Decide whether each of these statements agrees with the forum thread about the runtime test, answering yes or no and quoting the words of the thread that settle it: (a) The luxmeter reading at the start of the test was 1034. (b) The light ran for 90 minutes before the first double level drop. (c) The maximum luxmeter reading at 37 minutes into the test was 1052.

*Text to read*
────
I am in full accordion with you Saturn. Those people just make we want to


----------



## luxlover (Dec 8, 2008)

Runtime test in Luxlover's Lab shall commence at 6:35PM ESt, not CPF standard time. CPF time is 6:30PM EST. It is 6:33PM EST....per atomic clock at NIST!

Jeff


----------



## SaturnNyne (Dec 8, 2008)

luxlover said:


> Runtime test in Luxlover's Lab shall commence at 6:35PM ESt, not CPF standard time. CPF time is 6:30PM EST. It is 6:33PM EST....per atomic clock at NIST!


So we're underway! I shall now proceed to hold my breath.

Yeah CPF time is funny isn't it... I've noticed that it's never quite what you'd expect it to be. In the past, I've found it to be exactly 10 minutes off.


----------



## luxlover (Dec 8, 2008)

37 mins. into the test. Luxmeter started at 1034 (X10 range) and is now 1034, with a minimum of 1012 and a maximum of 1052.


----------



## luxlover (Dec 8, 2008)

SaturnNyne said:


> So we're underway! I shall now proceed to hold my breath.
> 
> Yeah CPF time is funny isn't it... I've noticed that it's never quite what you'd expect it to be. In the past, I've found it to be exactly 10 minutes off.


Ten minutes slow today, twenty minutes slow tomorrow, 3 minutes slow the next day. Doesn't anybody in Command Central know for what an atomic clock is used? :thinking: 

The very fact that after 40 minutes the luxmeter is reading 1034, is making me nuts, attesting to the greatness of Henry's power regulation circuit. :thumbsup: 

Jeff


----------



## Robertesq1 (Dec 8, 2008)

HoopleHead said:


> my clicky should be waiting for me at home today! dang work gettin in the way



How long ago and where did you order??


----------



## Reima (Dec 8, 2008)

luxlover said:


> 37 mins. into the test. Luxmeter started at 1034 (X10 range) and is now 1034, with a minimum of 1012 and a maximum of 1052.


How is the test progressing? Did you fall asleep at the light meter?
RC


----------



## luxlover (Dec 8, 2008)

At last, I get to eat! But I am not as hungry as Saturn was at the end of HIS runtime. Here is why.....
*Using my fully charged AW 750mAH R123 cell, my light ran for 68 minutes before the first double level drop.
────
[Dataset records]

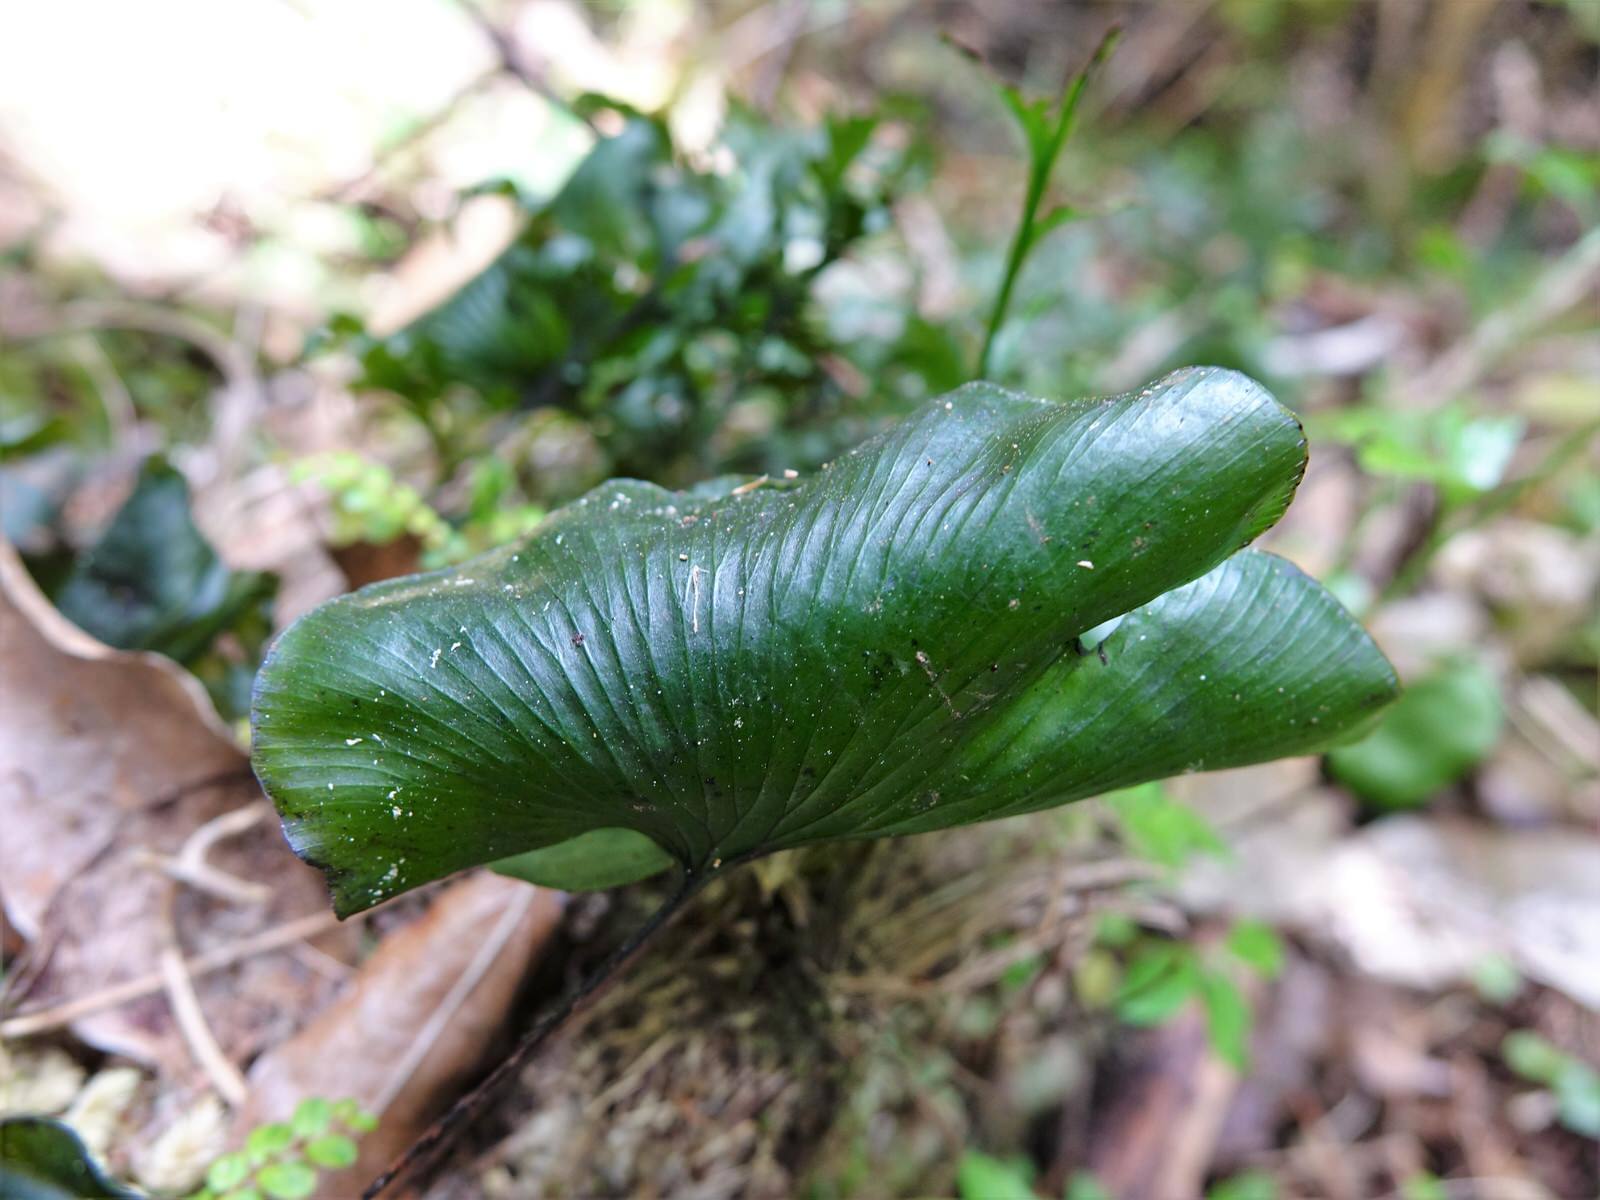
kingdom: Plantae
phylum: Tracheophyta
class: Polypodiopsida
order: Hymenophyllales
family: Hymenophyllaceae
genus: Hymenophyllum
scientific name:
────
*Expected answer*
(a) Yes: "Luxmeter started at 1034 (X10 range)"
(b) No: "my light ran for 68 minutes before the first double level drop"
(c) Yes: "with a minimum of 1012 and a maximum of 1052"